La pedalata rotonda è uno di quegli aspetti del ciclismo di cui spesso si sente parlare ma di cui pochi sanno realmente di cosa si tratta. Si contrappone per antonomasia alla “pedalata a stantuffo” e dovrebbe differenziarsi da essa per il fatto che l’erogazione della potenza si distribuisce in maniera più uniforme tra tutte le fasi della pedalata; infatti, oltre alla classica fase di spinta si dovrebbe esercitare anche un’azione di trazione sul pedale in fase di recupero. Inoltre andrebbero anche considerate le fasi di transizione, ovvero quando la pedivella si trova nel punto morto superiore e nel punto morto inferiore; in queste fasi la forza applicata dovrebbe essere sempre perpendicolare all’asse della pedivella (ovvero bisognerebbe tirare indietro al punto morto inferiore e spingere avanti al punto morto superiore).

pedalata rotonda

Esiste davvero la pedalata rotonda? Cosa ci dice la letteratura.

La pedalata illustrata poc’anzi è una pedalata ideale in cui in ogni istante la forza applicata è tangenziale alla circonferenza descritta dal pedale, ovvero sempre perpendicolare all’asse della pedivella. Questo significherebbe che tutta la forza applicata viene impiegata per la propulsione (al netto degli attriti meccanici), mentre la realtà è ben diversa.

Durante la pedalata la forza impressa sul pedale varia non solo come intensità, ma anche e soprattutto come direzione. Per queste ragioni la forza applicata va scomposta in componente verticale e componente orizzontale; la prima è quella che effettivamente viene impiegata nella propulsione del mezzo, mentre la seconda viene dispersa.

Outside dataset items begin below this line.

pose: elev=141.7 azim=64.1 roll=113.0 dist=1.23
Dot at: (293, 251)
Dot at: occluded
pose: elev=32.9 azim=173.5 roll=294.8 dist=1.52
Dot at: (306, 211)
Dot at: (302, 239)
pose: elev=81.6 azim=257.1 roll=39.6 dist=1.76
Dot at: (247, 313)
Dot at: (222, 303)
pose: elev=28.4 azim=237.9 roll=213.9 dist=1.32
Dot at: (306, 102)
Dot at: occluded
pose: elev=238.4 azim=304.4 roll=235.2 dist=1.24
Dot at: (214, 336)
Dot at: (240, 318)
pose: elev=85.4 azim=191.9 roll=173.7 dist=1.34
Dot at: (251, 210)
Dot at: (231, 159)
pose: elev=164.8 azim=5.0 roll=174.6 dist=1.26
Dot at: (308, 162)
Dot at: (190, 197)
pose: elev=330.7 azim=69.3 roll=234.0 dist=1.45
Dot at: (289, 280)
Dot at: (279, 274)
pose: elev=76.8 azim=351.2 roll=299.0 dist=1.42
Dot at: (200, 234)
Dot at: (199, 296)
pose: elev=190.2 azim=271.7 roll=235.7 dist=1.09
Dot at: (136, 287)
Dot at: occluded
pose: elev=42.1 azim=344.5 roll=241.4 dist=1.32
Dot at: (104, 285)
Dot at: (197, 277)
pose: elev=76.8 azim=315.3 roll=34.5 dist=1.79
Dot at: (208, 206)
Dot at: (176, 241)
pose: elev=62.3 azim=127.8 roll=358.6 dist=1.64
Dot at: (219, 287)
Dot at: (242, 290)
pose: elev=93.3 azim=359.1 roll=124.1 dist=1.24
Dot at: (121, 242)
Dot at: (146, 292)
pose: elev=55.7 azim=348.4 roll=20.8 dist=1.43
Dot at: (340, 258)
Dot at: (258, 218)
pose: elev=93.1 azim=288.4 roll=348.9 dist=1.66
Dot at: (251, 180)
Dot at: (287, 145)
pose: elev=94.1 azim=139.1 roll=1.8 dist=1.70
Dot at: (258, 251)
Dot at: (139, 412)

In una pedalata “rotonda” ideale l’efficacia della pedalata, ovvero il rapporto tra la forza applicata e quella realmente propulsiva (perpendicolare all’asse della pedivella) è uguale ad 1; nella realtà invece questo valore si assesta tra 0,4 e 0,6, ovvero la forza che realmente contribuisce alla propulsione della bicicletta è circa il 40-60% della forza che noi imprimiamo sui pedali. Ma bisogna fare un’altra considerazione: se noi scindiamo la fase di spinta da quella di recupero possiamo osservare che nella prima abbiamo valori molto alti di efficacia di pedalata (quasi tutta la forza che imprimiamo sul pedale viene impiegata per muovere la bicicletta), mentre nella seconda abbiamo valori di efficacia di pedalata negativi. Questo significa che nella fase di recupero spesso applichiamo una forza opposta al movimento della pedivella. Ridurre questa componente, ovvero la forza contraria al movimento della pedivella nella fase di recupero, è la chiave per migliorare la nostra efficacia di pedalata.

Quindi bisogna tirare nella fase di recupero?

Non esattamente. Abbiamo visto come sia importante minimizzare la forza contraria al movimento della pedivella nella fase di recupero, ma esercitare una forza di trazione verso l’alto potrebbe essere controproducente. Da una parte migliorerebbe l’efficacia della pedalata, aumentando la forza realmente propulsiva nella fase di recupero, tuttavia richiederebbe un dispendio energetico molto elevato, andando a ridurre in maniera significativa l’efficienza della pedalata.

Quindi ciò che dobbiamo tenere a mente è che nella fase di recupero bisogna assecondare il naturale movimento della pedivella. Per fare questo può essere utile pensare di togliere il peso dell’arto inferiore dal pedale, pensando non tanto di tirare verso l’alto con il piede, ma piuttosto di portare il ginocchio verso il petto. Questa immagine motoria contribuisce all’attivazione dei muscoli flessori d’anca (in particolare l’ileopsoas), innescando il giusto pattern motorio di pedalata.